Pierre jouait tout comme les autres, se roulait dans la paille, courait
dans les rues, pataugeait dans les flaques de pluie. À la différence près qu'à
ses yeux le monde se manifestait plus par la terre que par le ciel, son regard
étant continuellement courbé vers le sol. Il avait beaucoup de peine à diriger
le front vers les nues. L'horizon "naturel" du jeune bossu se résumait à ses
pieds.
Il fêtait ses anniversaires avec à chaque fois le dos un peu plus anguleux
au-dessus du gâteau.
Il se bombait d'année en année.
Tant qu'il demeurait impubère son infirmité présentait des allures presque
angéliques. On le regardait ainsi qu'un oisillon blessé titubant au sortir de sa
coquille : une créature assurément ingrate, imparfaite, mais néanmoins
touchante, attendrissante.
Dès l'entrée dans l'adolescence, la perception qu'on avait de sa misère
changea radicalement. Sa position physique n'inspirait plus le respect dû aux
gosses invalides. Dans ce contexte son anatomie transformée par les premières
vigueurs hormonales prenait une forme sérieusement clownesque.
Dramatiquement risible.
Quand il souffla ses treize bougies il devint grotesque. Dans cette
nouvelle peau, il n'apparaissait plus tel un poussin duveteux à protéger. Aussi
pitoyable qu'un coquelet déplumé, il montrait de lui une image qu'on ne pouvait
pas prendre au sérieux. Il incarnait bien malgré lui un personnage
carnavalesque. Avec sa tête plongeant vers l'ombre et la poussière, la flamme
qu'il voulait éteindre au ras de la meringue éclairait surtout sa face de pitre.
II éclatait de ridicule.
On ne se moque pas d'un pauvre gamin aux épaules brisées. Cela ne se fait
pas. Par contre un jouvenceau tordu qui commence à vouloir singer les assurances
de l'adulte suscite davantage la férocité des observateurs. Même les moins
sarcastiques d'entre eux ne peuvent s'empêcher de trouver hilarant ce genre de
situation.
En grandissant la petite ronce avait produit un fruit inattendu : une
énorme épine dorsale. Certes nul n'espérait qu'une rose sortît de son échine
disgraciée. Personne n'attendait cependant un tribut si lourd à payer pour cette
naissance malheureuse, une éclosion si hideuse pour cette graine anormale.
A travers les chandelles festives allumées sur l'épaisse pâtisserie, Pierre
le biscornu se tenait devant un miroir ironique lui affichant son apparence
d'homme en devenir. Cette merveille sucrée recouverte de crème reflétait
l'ampleur de son indigence. Cruel contraste entre la hauteur, l'élégance, la
douceur de la pièce montée et ce qu'il représentait...

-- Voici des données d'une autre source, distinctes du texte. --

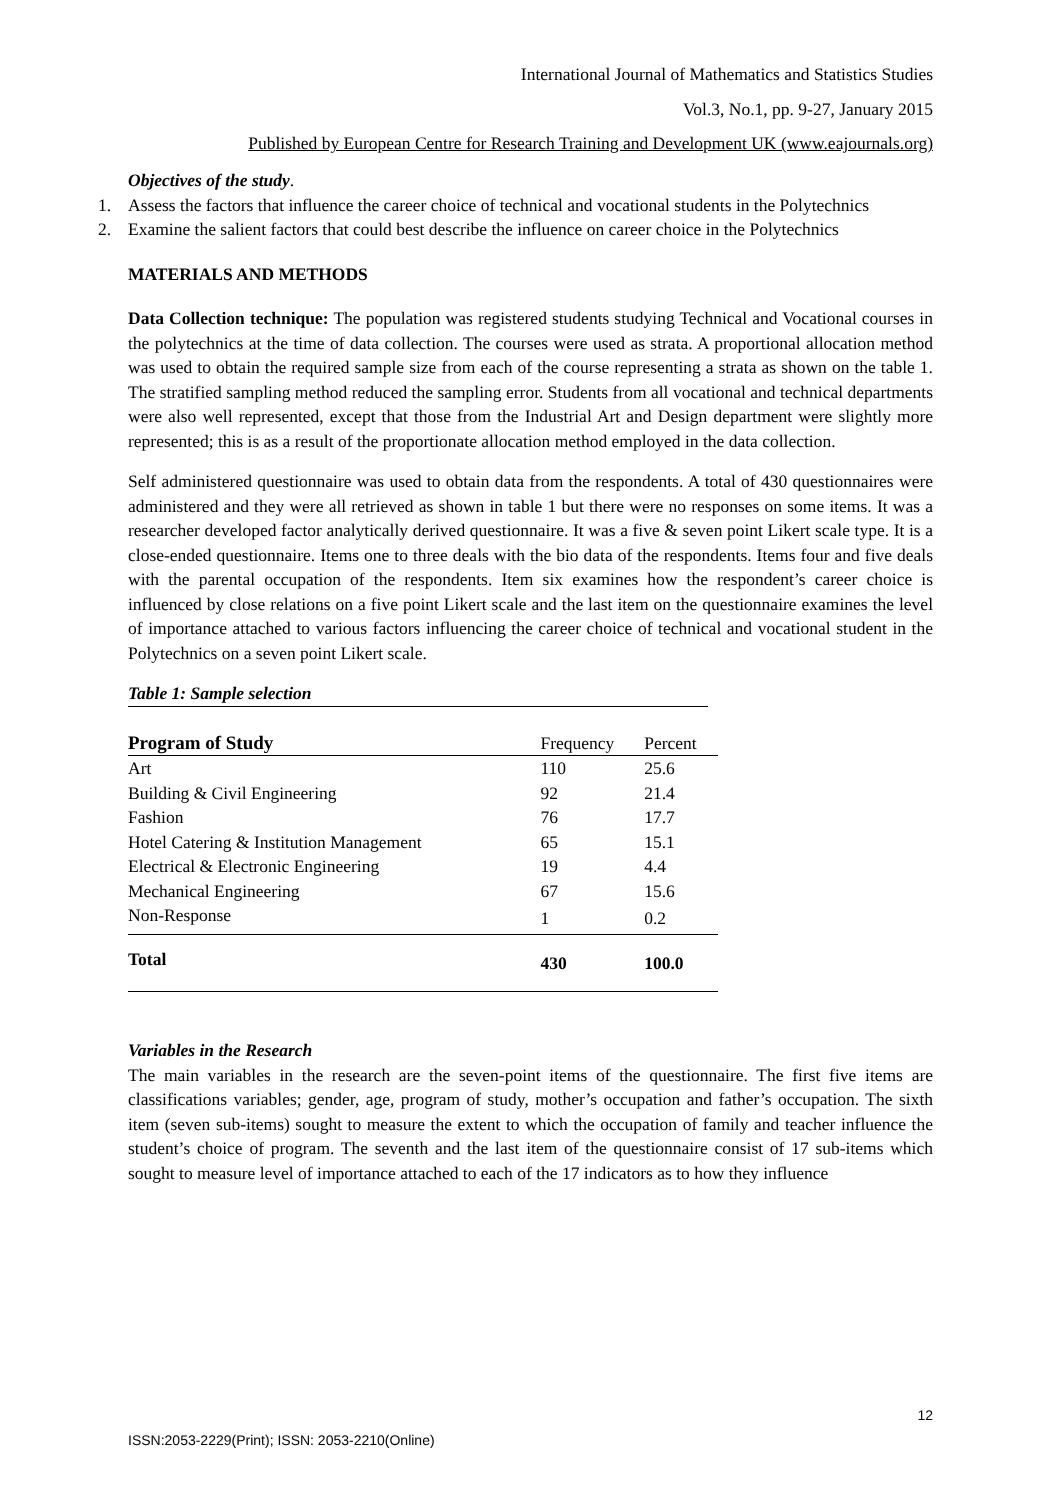International Journal of Mathematics and Statistics Studies
Vol.3, No.1, pp. 9-27, January 2015
Published by European Centre for Research Training and Development UK (www.eajournals.org)
Objectives of the study.
1. Assess the factors that influence the career choice of technical and vocational students in the Polytechnics
2. Examine the salient factors that could best describe the influence on career choice in the Polytechnics
MATERIALS AND METHODS
Data Collection technique: The population was registered students studying Technical and Vocational courses in the polytechnics at the time of data collection. The courses were used as strata. A proportional allocation method was used to obtain the required sample size from each of the course representing a strata as shown on the table 1. The stratified sampling method reduced the sampling error. Students from all vocational and technical departments were also well represented, except that those from the Industrial Art and Design department were slightly more represented; this is as a result of the proportionate allocation method employed in the data collection.
Self administered questionnaire was used to obtain data from the respondents. A total of 430 questionnaires were administered and they were all retrieved as shown in table 1 but there were no responses on some items. It was a researcher developed factor analytically derived questionnaire. It was a five & seven point Likert scale type. It is a close-ended questionnaire. Items one to three deals with the bio data of the respondents. Items four and five deals with the parental occupation of the respondents. Item six examines how the respondent’s career choice is influenced by close relations on a five point Likert scale and the last item on the questionnaire examines the level of importance attached to various factors influencing the career choice of technical and vocational student in the Polytechnics on a seven point Likert scale.
Table 1: Sample selection
| Program of Study | Frequency | Percent |
| --- | --- | --- |
| Art | 110 | 25.6 |
| Building & Civil Engineering | 92 | 21.4 |
| Fashion | 76 | 17.7 |
| Hotel Catering & Institution Management | 65 | 15.1 |
| Electrical & Electronic Engineering | 19 | 4.4 |
| Mechanical Engineering | 67 | 15.6 |
| Non-Response | 1 | 0.2 |
| Total | 430 | 100.0 |
Variables in the Research
The main variables in the research are the seven-point items of the questionnaire. The first five items are classifications variables; gender, age, program of study, mother’s occupation and father’s occupation. The sixth item (seven sub-items) sought to measure the extent to which the occupation of family and teacher influence the student’s choice of program. The seventh and the last item of the questionnaire consist of 17 sub-items which sought to measure level of importance attached to each of the 17 indicators as to how they influence
12
ISSN:2053-2229(Print); ISSN: 2053-2210(Online)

L'une brillait, verticale, appétissante, colorée, prometteuse. L'autre
pâlissait, dévié, faible, triste, écrasé.
Surmonté de ses mini cierges torsadés, le bavarois à trois étages lui
crachait une terrible vérité à la figure. Il lui hurlait : "Pierre, tu es laid
et tu n'as l'air de le comprendre !"
En effet, il ne voyait pas encore nettement à quoi il ressemblait vraiment.
Il allait s'en rendre compte au fil du temps.